Я не знаю почему, но у меня нет аппетита. И то, что передо мной стоит тарелка овсянки и, мать его, стакан килеся не при чем. Я не хочу есть в принципе, а не потому что не хочу есть это бесцветное дерьмо.

— Уберите, — смотрю в потолок.

— У вас пониженный сахар. И капельницу все же придется поставить.

— Нет, — отрезаю. — Обойдусь.

— Вы что же, уколов боитесь? — поддевает он.

— Не боюсь, — буркаю. — Но я как-нибудь выкарабкаюсь без вашей глюкозы.

— Тут у нас более сложный комплекс препаратов. Поможем вашему организму мобилизоваться и активно регенерировать.

— Обойдусь, — повторяю, закрывая глаза.

На фиг мне эта капельница.
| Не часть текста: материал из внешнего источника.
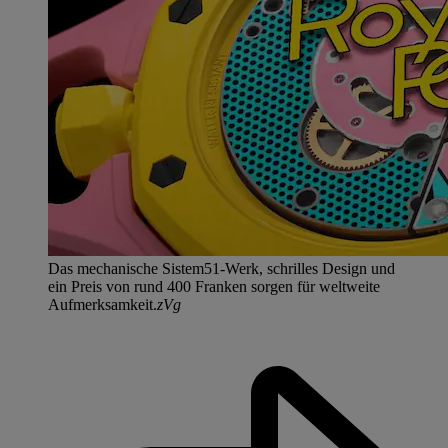
Das mechanische Sistem51-Werk, schrilles Design und
ein Preis von rund 400 Franken sorgen für weltweite
Aufmerksamkeit.
zVg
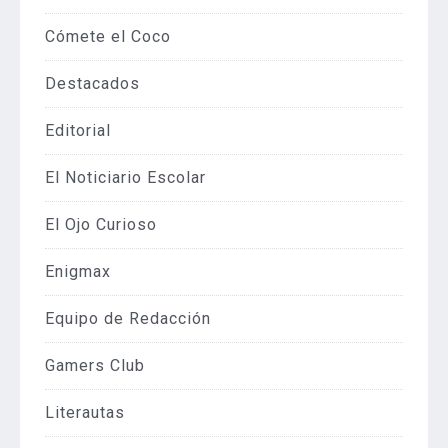
Cómete el Coco
Destacados
Editorial
El Noticiario Escolar
El Ojo Curioso
Enigmax
Equipo de Redacción
Gamers Club
Literautas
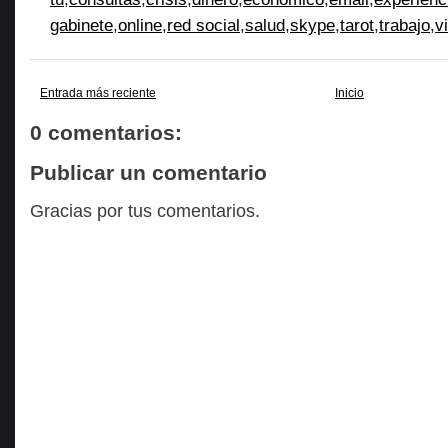
gabinete
,
online
,
red social
,
salud
,
skype
,
tarot
,
trabajo
,
v
Entrada más reciente
Inicio
0 comentarios:
Publicar un comentario
Gracias por tus comentarios.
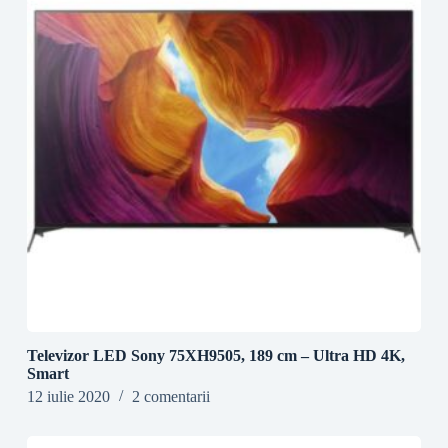
Televizor LED Sony 75XH9505, 189 cm – Ultra HD 4K,
Smart
12 iulie 2020
2 comentarii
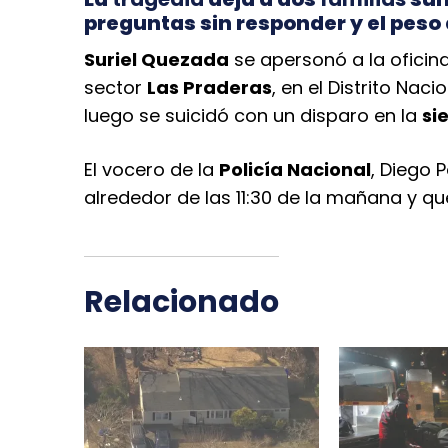
preguntas sin responder y el peso
Suriel Quezada
se apersonó a la oficina
sector
Las Praderas
, en el Distrito Nac
luego se suicidó con un disparo en la
si
El vocero de la
Policía Nacional
, Diego 
alrededor de las 11:30 de la mañana y que
Relacionado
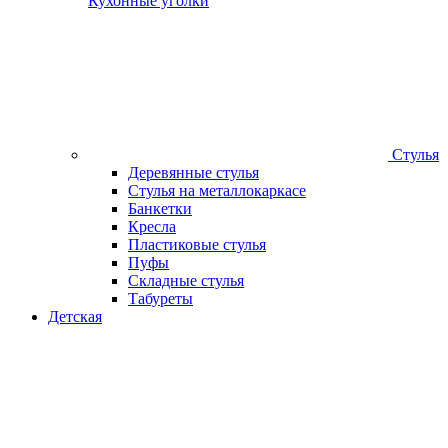
Кухонные уголки
Стулья
Деревянные стулья
Стулья на металлокаркасе
Банкетки
Кресла
Пластиковые стулья
Пуфы
Складные стулья
Табуреты
Детская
Мне двадцать два. Я не сомневаюсь в том, что мой организм и сам справится, без двухчасового лежания под сраной капельницей.

— Уберите, — повторяю, прося убрать от меня подальше еду.

Можно попытаться заснуть, но это трудно сделать, когда тебе с самого утра выносят мозг.

— Что же с вами делать, молодой человек? — печально спрашивает доктор.

— Домой отпустите, — предлагаю свой вариант.

— Упрямый какой, — цокает он языком. — Валентина, забери еду.

Алиллуйя.

Даже не видя, знаю, что медсестра пыхтит. Она меня ненавидит. С семи утра пытается мне капельницу поставить, а уже почти одиннадцать. Что мне здесь делать целые сутки?

Отец с утра заезжал, ноутбук привез.

Я бы удушился, если бы ко мне поток визитеров выстроился. Мое нахождение здесь я попросил не афишировать, хотя отец меня пытался прогнуть и узнать, кому я этим обязан. Нет. С тем, кому обязан, я разберусь сам. Решу как, когда мозги перестанут быть, как этот кисель в стакане.

Открыв глаза, угрюмо смотрю в окно.

Я здесь пятнадцать часов, и предпочел бы дома лечиться.

Медсестра тащит поднос с едой к двери, а когда открывает, слышу тихое;

— Ой… извините…

Тело встряхивает.

Если для его мобилизации нужна капельница, то вот сейчас оно моментально мобилизовалось само.

Дернувшись, хочу сесть, но все что выходит — жалкая попытка принять вертикальное положение.

— Ммм, задница… — хриплю от боли, падая назад на подушку.